Material to process —
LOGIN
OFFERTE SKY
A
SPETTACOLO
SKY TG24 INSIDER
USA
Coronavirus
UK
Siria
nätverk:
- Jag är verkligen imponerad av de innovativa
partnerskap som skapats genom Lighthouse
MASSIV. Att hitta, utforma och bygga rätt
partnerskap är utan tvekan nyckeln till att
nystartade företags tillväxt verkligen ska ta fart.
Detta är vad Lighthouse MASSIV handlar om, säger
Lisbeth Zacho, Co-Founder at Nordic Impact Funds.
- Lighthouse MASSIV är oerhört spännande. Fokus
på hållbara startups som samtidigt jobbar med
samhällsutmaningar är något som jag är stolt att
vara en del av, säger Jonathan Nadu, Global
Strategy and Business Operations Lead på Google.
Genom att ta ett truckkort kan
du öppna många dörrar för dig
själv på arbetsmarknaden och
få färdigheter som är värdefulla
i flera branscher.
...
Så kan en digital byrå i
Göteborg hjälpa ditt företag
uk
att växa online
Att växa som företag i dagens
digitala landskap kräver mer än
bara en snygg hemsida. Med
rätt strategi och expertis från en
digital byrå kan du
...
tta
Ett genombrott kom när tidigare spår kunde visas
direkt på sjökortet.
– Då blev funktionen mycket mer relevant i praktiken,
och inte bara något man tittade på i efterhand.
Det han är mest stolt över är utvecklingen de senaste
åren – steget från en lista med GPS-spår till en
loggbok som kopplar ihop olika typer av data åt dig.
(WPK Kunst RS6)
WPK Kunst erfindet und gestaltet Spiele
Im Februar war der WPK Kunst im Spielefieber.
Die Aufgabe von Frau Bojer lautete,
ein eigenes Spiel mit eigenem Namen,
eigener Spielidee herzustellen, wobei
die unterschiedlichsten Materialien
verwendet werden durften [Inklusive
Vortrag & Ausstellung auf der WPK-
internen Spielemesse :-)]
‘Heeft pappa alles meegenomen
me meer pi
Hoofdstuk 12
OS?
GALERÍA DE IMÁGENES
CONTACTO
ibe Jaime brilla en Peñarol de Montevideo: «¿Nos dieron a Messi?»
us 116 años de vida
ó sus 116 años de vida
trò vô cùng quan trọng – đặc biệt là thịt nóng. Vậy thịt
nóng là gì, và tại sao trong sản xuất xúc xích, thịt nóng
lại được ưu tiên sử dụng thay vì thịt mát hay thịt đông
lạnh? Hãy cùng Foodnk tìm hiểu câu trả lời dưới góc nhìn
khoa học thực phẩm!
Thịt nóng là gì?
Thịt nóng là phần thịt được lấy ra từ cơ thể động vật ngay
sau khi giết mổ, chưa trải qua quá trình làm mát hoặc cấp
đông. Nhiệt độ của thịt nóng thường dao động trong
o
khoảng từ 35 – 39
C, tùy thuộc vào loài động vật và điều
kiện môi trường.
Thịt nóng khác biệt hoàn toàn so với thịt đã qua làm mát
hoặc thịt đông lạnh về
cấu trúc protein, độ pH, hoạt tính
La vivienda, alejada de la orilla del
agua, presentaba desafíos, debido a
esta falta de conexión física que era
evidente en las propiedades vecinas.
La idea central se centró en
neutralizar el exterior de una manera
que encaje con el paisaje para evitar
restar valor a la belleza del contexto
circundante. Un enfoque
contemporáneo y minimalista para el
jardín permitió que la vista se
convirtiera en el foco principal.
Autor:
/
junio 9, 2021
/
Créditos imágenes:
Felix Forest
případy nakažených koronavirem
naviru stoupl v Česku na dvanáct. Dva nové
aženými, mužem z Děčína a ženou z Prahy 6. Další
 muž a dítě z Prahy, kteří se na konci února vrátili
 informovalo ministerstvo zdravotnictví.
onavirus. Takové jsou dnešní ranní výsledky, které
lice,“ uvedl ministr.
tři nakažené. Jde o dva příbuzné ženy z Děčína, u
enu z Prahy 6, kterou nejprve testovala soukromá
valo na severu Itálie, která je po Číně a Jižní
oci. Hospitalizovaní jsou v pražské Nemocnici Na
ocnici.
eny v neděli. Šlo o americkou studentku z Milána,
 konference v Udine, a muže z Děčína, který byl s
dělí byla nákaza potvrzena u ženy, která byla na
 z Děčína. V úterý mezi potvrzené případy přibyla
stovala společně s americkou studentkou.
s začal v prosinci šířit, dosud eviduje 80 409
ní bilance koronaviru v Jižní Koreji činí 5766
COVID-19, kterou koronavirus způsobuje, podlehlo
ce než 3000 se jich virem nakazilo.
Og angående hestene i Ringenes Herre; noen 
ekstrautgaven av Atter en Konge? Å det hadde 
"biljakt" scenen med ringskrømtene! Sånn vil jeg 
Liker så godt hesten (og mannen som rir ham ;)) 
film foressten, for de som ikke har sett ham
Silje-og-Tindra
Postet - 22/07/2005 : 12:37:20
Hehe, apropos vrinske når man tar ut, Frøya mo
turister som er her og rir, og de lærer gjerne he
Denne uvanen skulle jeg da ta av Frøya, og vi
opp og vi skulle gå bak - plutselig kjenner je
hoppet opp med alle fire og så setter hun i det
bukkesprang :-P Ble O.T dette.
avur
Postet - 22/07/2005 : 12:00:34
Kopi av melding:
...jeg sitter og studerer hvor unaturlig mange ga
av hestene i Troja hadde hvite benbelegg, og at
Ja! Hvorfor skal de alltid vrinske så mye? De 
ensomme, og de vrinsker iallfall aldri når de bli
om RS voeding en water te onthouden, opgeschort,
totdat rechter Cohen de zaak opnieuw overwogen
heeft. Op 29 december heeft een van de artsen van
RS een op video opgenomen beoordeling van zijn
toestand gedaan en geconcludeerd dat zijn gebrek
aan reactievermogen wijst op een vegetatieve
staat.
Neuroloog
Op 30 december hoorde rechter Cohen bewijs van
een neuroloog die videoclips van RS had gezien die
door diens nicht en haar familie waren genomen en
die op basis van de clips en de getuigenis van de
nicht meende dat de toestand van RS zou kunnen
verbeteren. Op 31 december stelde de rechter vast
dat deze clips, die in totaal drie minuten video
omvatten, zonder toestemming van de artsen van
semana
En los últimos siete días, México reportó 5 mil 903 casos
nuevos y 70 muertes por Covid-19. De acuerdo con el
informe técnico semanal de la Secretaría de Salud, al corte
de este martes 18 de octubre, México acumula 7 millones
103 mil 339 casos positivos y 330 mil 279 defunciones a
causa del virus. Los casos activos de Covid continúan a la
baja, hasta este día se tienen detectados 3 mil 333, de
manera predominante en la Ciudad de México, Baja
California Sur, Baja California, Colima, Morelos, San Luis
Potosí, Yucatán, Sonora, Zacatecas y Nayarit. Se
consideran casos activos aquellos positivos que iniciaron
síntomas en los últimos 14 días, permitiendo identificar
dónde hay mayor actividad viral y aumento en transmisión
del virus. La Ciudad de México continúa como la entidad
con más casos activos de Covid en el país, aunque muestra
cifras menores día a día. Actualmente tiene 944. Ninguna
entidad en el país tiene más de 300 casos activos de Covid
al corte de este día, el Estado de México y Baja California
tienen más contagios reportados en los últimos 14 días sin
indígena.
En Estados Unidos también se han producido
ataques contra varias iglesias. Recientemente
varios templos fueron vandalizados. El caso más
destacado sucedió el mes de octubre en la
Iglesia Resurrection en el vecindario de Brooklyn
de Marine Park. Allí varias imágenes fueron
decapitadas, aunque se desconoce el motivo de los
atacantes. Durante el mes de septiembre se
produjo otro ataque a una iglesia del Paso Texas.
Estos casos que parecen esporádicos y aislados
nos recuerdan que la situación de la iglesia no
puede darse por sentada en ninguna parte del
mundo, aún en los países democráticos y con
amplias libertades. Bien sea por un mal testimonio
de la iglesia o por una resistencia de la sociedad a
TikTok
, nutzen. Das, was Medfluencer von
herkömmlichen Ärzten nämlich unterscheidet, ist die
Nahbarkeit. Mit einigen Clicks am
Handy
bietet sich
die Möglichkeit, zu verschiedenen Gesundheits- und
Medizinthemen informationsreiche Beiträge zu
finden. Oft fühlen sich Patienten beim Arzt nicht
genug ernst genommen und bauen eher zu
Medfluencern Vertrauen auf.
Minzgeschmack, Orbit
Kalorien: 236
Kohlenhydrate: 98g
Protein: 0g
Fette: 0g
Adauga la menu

Description of the task —
In your answer, include only the lines above starting at the line that holds "pappa alles meegenomen" and ending at the line that holds "nóng là gì, và", copied exactly.

Written answer —
‘Heeft pappa alles meegenomen
me meer pi
Hoofdstuk 12
OS?
GALERÍA DE IMÁGENES
CONTACTO
ibe Jaime brilla en Peñarol de Montevideo: «¿Nos dieron a Messi?»
us 116 años de vida
ó sus 116 años de vida
trò vô cùng quan trọng – đặc biệt là thịt nóng. Vậy thịt
nóng là gì, và tại sao trong sản xuất xúc xích, thịt nóng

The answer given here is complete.